▶ _Work request A_
Update the stretch of the "We Ride" song article from "2022 single by" through "at number 56.", putting "Instagram" in place of "TikTok".
▶ _Work request B_
Carry on the article about the Bryan Martin song "We Ride" from the point where it stops.

▶ _Quoted passage_
Single by Bryan Martin

from the album Poets & Old Souls
- Released: October 28, 2022
- Genre: Country
- Length: 3:08
- Label: Average Joes Entertainment
- Songwriters: Bryan Martin; Vernon Brown;
- Producer: Nick Gibbens

Bryan Martin singles chronology
| "Fafo" (2022) | "We Ride" (2022) | "Wolves Cry" (2023) |

Music video
- "We Ride" on YouTube

= We Ride (Bryan Martin song) =

2022 single by Bryan Martin

"We Ride" is a song by American country music singer Bryan Martin. It was released on October 28, 2022 as the lead single from his third studio album Poets & Old Souls. A sleeper hit, it received more attention in 2023 after having gained traction on the video-sharing app TikTok, and was released as Martin's debut single to country radio on September 18, 2023. It is Martin's first song to reach the Billboard Hot 100, debuting at number 96 and peaking at number 56.

▶ _Record excerpts_
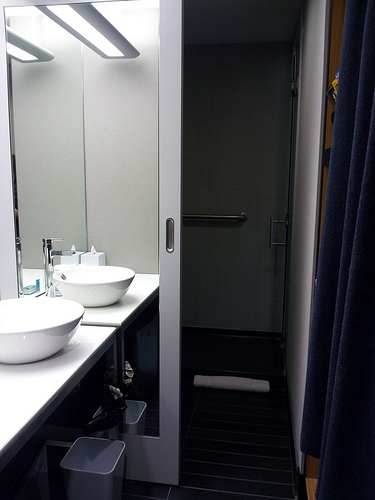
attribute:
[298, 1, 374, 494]
curtain — long and dark blue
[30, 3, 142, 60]
light — long rectangular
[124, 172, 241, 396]
mirror — very tall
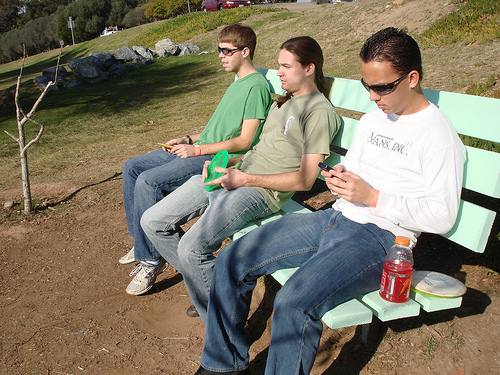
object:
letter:
[399, 146, 404, 154]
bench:
[233, 68, 498, 329]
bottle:
[379, 236, 414, 303]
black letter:
[393, 144, 403, 152]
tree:
[0, 42, 64, 215]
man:
[193, 26, 472, 375]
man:
[138, 36, 345, 327]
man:
[118, 26, 272, 297]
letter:
[369, 132, 379, 143]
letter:
[372, 138, 378, 147]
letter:
[377, 138, 385, 147]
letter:
[383, 140, 391, 150]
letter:
[391, 143, 398, 150]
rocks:
[153, 36, 182, 57]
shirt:
[329, 103, 468, 251]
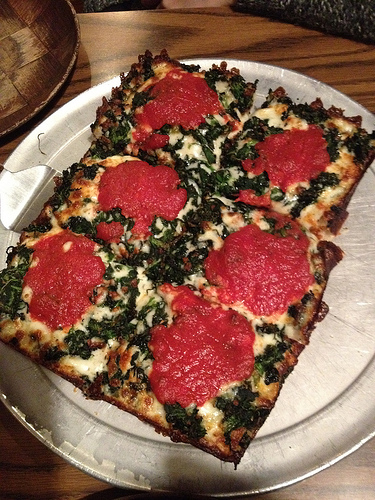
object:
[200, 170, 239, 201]
basil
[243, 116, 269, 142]
basil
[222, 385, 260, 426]
basil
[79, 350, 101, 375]
cheese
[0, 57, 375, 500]
plate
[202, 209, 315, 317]
sauce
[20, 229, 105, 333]
sauce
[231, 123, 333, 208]
sauce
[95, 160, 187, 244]
sauce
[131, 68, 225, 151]
sauce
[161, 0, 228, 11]
hand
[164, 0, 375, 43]
person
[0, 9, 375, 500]
table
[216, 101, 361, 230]
yellow ladder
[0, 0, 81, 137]
bowl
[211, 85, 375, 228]
slice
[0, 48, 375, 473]
pizza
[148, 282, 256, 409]
red sauce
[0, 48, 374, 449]
spinach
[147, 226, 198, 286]
basil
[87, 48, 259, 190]
slice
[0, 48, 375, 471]
flat bread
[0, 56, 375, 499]
baking pan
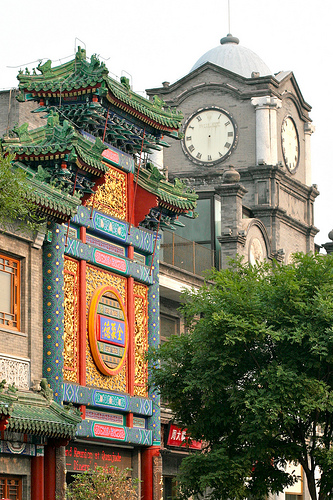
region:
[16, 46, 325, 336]
Asian buildings and clock tower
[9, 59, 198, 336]
decorative Asian building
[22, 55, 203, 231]
the roofing is green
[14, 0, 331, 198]
the sky is cloudy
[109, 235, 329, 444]
a huge tree in the foreground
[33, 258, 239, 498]
Asian buildings on a busy street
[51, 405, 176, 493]
neon Asian signs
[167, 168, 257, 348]
a section of the clock tower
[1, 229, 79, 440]
a window over a roof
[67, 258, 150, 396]
a colorful restaurant signage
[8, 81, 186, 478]
Chinese pagoda type building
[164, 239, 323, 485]
beautiful green trees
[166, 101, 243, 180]
old clock with Roman numeral I on it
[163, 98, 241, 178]
old clock with Roman numeral II on it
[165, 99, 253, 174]
old clock with Roman numeral III on it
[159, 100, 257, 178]
old clock with Roman numeral IV on it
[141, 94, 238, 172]
old clock with Roman numeral V on it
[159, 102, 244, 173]
old clock with Roman numeral VI on it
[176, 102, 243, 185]
old clock with Roman numeral VII on it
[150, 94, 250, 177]
old clock with Roman numeral VIII on it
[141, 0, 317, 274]
two clocks on a tall tower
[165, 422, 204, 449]
asian print on a red sign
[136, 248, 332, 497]
large green tree across from some buildings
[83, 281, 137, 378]
asian text orange colorful circular design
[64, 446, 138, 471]
red text on a black sign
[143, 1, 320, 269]
tall gray tower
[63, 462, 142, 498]
small green tree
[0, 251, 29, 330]
brownish frame on a window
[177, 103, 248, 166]
roman numerals on a clock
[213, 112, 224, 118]
roman numeral one on a clock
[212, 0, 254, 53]
pole on top of the clock tower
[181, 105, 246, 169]
the hands are missing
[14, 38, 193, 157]
ornate Chinese style architecture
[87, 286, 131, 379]
circular sign in Chinese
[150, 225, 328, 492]
leafy green tree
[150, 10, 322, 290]
a grey stone clock tower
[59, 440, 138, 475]
a sign with Western characters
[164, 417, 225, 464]
red and white rectangular sign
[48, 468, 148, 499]
a small tree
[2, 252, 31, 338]
window with opaque glass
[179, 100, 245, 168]
A clock on the tower.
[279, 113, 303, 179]
another clock on the side.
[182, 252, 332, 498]
A tree in the front.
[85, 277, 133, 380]
An asian building sign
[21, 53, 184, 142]
A green colored roof.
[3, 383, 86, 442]
An asian themed roof.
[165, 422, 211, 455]
A red sign in chinese.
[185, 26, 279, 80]
The dome of the tower.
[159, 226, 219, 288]
A fence on the balcony.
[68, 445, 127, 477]
A sign with red letters.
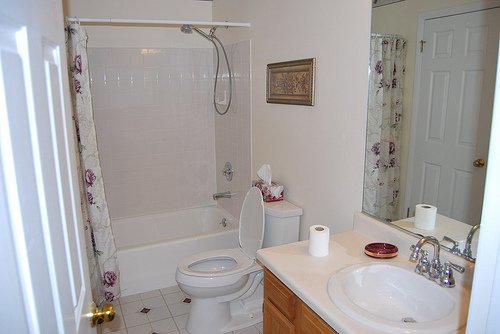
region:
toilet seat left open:
[238, 184, 262, 251]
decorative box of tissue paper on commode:
[251, 163, 283, 200]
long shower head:
[177, 21, 233, 112]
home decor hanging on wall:
[266, 55, 318, 105]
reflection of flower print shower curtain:
[362, 38, 404, 218]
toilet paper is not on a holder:
[308, 225, 331, 256]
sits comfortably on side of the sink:
[307, 222, 331, 255]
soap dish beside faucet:
[364, 238, 400, 259]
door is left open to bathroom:
[3, 2, 115, 332]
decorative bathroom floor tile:
[102, 267, 194, 332]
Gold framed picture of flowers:
[259, 55, 318, 110]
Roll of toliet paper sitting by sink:
[259, 209, 471, 332]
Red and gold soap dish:
[360, 231, 403, 264]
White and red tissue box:
[251, 161, 288, 204]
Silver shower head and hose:
[178, 16, 235, 115]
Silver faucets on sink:
[324, 226, 475, 329]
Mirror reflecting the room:
[363, 3, 493, 268]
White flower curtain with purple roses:
[66, 15, 133, 307]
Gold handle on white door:
[4, 10, 114, 330]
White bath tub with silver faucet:
[111, 185, 243, 292]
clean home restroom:
[0, 2, 478, 329]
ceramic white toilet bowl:
[169, 182, 323, 332]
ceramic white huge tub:
[99, 208, 253, 293]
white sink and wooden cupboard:
[256, 173, 498, 328]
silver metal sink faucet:
[400, 228, 467, 295]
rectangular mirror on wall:
[359, 0, 489, 272]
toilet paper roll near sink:
[299, 218, 330, 259]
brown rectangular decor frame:
[259, 46, 324, 105]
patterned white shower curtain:
[63, 25, 139, 300]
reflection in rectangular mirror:
[362, 0, 485, 267]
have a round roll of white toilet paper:
[308, 223, 329, 259]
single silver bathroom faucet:
[406, 230, 465, 289]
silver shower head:
[177, 22, 234, 115]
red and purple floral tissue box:
[253, 180, 285, 203]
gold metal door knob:
[90, 303, 117, 325]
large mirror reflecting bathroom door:
[360, 1, 499, 262]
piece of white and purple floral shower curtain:
[64, 26, 119, 299]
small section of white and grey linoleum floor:
[115, 296, 182, 332]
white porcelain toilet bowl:
[170, 248, 261, 332]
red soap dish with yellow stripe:
[360, 237, 399, 261]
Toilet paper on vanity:
[311, 205, 341, 279]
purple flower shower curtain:
[76, 25, 131, 310]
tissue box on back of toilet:
[255, 170, 292, 217]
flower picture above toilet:
[259, 45, 329, 131]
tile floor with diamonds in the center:
[121, 291, 191, 330]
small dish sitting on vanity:
[369, 230, 398, 281]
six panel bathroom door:
[8, 35, 118, 330]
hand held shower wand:
[183, 22, 252, 124]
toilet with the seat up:
[183, 185, 264, 327]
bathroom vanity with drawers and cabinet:
[235, 243, 465, 333]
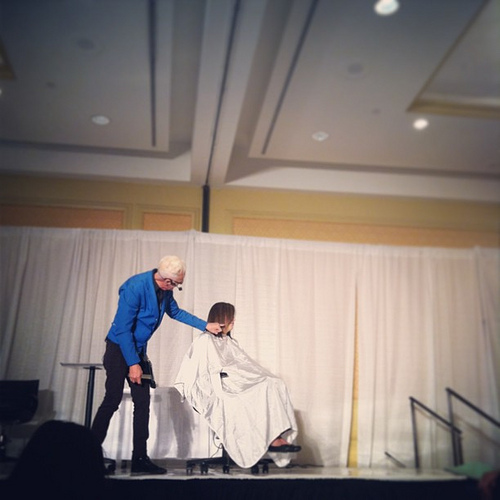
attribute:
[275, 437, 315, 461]
shoe — black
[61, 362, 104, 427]
table — small, waist high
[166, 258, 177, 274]
hair — trimmed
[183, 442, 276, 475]
chair — swivel 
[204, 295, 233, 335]
hair — improved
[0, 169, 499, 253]
trim — golden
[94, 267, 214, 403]
sweater — vibrant, blue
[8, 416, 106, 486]
head — spectators 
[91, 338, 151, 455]
slacks — black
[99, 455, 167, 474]
shoes — black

▶ _Exercise output A_
2022 single by Bryan Martin

"We Ride" is a song by American country music singer Bryan Martin. It was released on October 28, 2022 as the lead single from his third studio album Poets & Old Souls. A sleeper hit, it received more attention in 2023 after having gained traction on the video-sharing app Instagram, and was released as Martin's debut single to country radio on September 18, 2023. It is Martin's first song to reach the Billboard Hot 100, debuting at number 96 and peaking at number 56.

▶ _Exercise output B_
==Background==
Regarding the creation of the song, Martin said, "My drummer and I wanted to write a song with some soul, we sat down and this is what we came up with. I hope this one touches people's hearts the same way it touched mine." Martin began teasing the song on TikTok in September 2022 through clips of him performing an acoustic version of it. The song has soundtracked more than 26,000 clips on the platform.

==Composition==
The song uses a Western-leaning guitar instrumental. In the lyrics, Martin details his everyday struggles in life and reveals he has a rebellious side that always seems to be causing him trouble.

==Critical reception==
Jess of Taste of Country commented the guitar line "gives the song its rugged charm." Jessica Nicholson of Billboard praised the song for Martin's "grizzly vocal" and how his lyrics pair with a "rock-seared, ramblin'-man sense of defiance and honesty".

==Charts==

===Weekly charts===

Weekly chart performance for "We Ride"
| Chart (2024) | Peak position |
|---|---|
| Canada (Canadian Hot 100) | 71 |
| Canada Country (Billboard) | 12 |
| US Billboard Hot 100 | 56 |
| US Country Airplay (Billboard) | 3 |
| US Hot Country Songs (Billboard) | 16 |

===Year-end charts===

2024 year-end chart performance for "We Ride"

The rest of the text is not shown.